## [Aim of the exercise]
Copy out every line of the data below word for word and in the same order. Leave out the lines that stand for pictures.

## [Dataset excerpts]
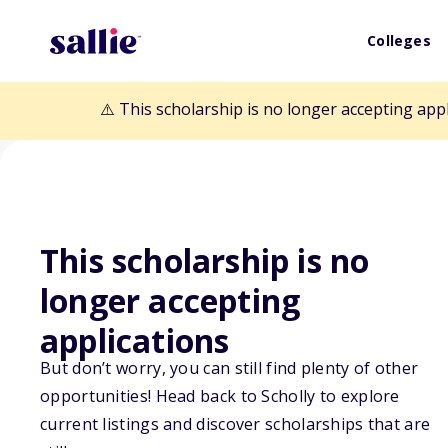
Colleges
⚠️ This scholarship is no longer accepting app
This scholarship is no
Back to Scholarships
longer accepting
applications
Maryland Assoc
But don’t worry, you can still find plenty of other
opportunities! Head back to Scholly to explore
Educational Fou
current listings and discover scholarships that are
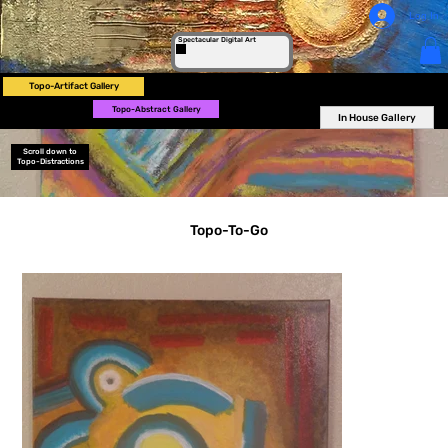
Log In
Spectacular Digital Art
Topo-Artifact Gallery
Topo-Abstract Gallery
In House Gallery
Scroll down to
Topo-Distractions
Topo-To-Go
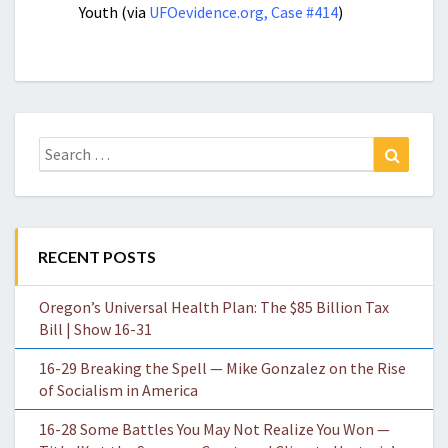
Youth (via
UFOevidence.org, Case #414
)
Search
Search
for:
RECENT POSTS
Oregon’s Universal Health Plan: The $85 Billion Tax
Bill | Show 16-31
16-29 Breaking the Spell — Mike Gonzalez on the Rise
of Socialism in America
16-28 Some Battles You May Not Realize You Won —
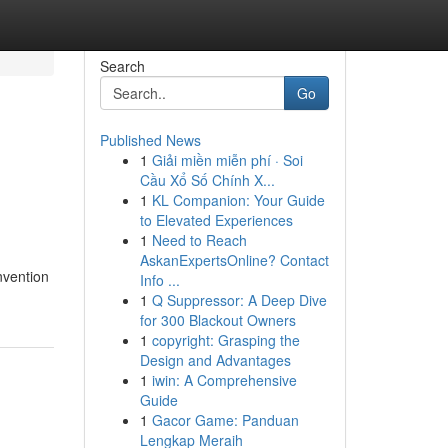
Search
Go
Published News
1
Giải miền miễn phí · Soi
Cầu Xổ Số Chính X...
1
KL Companion: Your Guide
to Elevated Experiences
1
Need to Reach
AskanExpertsOnline? Contact
nvention
Info ...
1
Q Suppressor: A Deep Dive
for 300 Blackout Owners
1
copyright: Grasping the
Design and Advantages
1
iwin: A Comprehensive
Guide
1
Gacor Game: Panduan
Lengkap Meraih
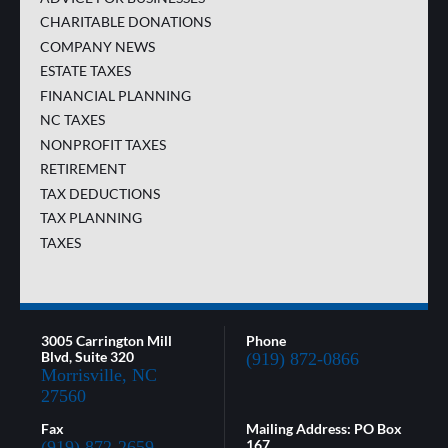
CHARITABLE DONATIONS
COMPANY NEWS
ESTATE TAXES
FINANCIAL PLANNING
NC TAXES
NONPROFIT TAXES
RETIREMENT
TAX DEDUCTIONS
TAX PLANNING
TAXES
3005 Carrington Mill
Phone
Blvd, Suite 320
(919) 872-0866
Morrisville, NC
27560
Fax
Mailing Address: PO Box
167
(919) 872-2659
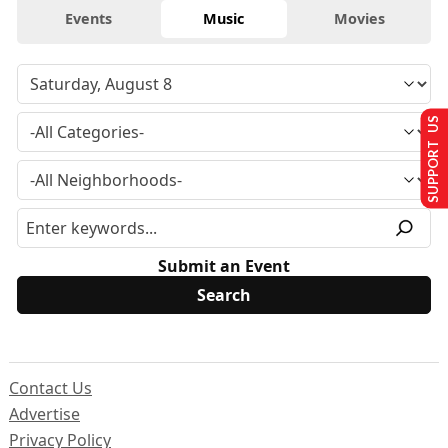
Events
Music
Movies
SUPPORT US
Submit an Event
Contact Us
Advertise
Privacy Policy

## [Written reply]
Colleges
⚠️ This scholarship is no longer accepting app
This scholarship is no
Back to Scholarships
longer accepting
applications
Maryland Assoc
But don’t worry, you can still find plenty of other
opportunities! Head back to Scholly to explore
Educational Fou
current listings and discover scholarships that are
Log In
Spectacular Digital Art
Topo-Artifact Gallery
Topo-Abstract Gallery
In House Gallery
Scroll down to
Topo-Distractions
Topo-To-Go
Youth (via
UFOevidence.org, Case #414
)
Search
Search
for:
RECENT POSTS
Oregon’s Universal Health Plan: The $85 Billion Tax
Bill | Show 16-31
16-29 Breaking the Spell — Mike Gonzalez on the Rise
of Socialism in America
16-28 Some Battles You May Not Realize You Won —
Search
Go
Published News
1
Giải miền miễn phí · Soi
Cầu Xổ Số Chính X...
1
KL Companion: Your Guide
to Elevated Experiences
1
Need to Reach
AskanExpertsOnline? Contact
nvention
Info ...
1
Q Suppressor: A Deep Dive
for 300 Blackout Owners
1
copyright: Grasping the
Design and Advantages
1
iwin: A Comprehensive
Guide
1
Gacor Game: Panduan
Lengkap Meraih
CHARITABLE DONATIONS
COMPANY NEWS
ESTATE TAXES
FINANCIAL PLANNING
NC TAXES
NONPROFIT TAXES
RETIREMENT
TAX DEDUCTIONS
TAX PLANNING
TAXES
3005 Carrington Mill
Phone
Blvd, Suite 320
(919) 872-0866
Morrisville, NC
27560
Fax
Mailing Address: PO Box
167
(919) 872-2659
Events
Music
Movies
SUPPORT US
Submit an Event
Contact Us
Advertise
Privacy Policy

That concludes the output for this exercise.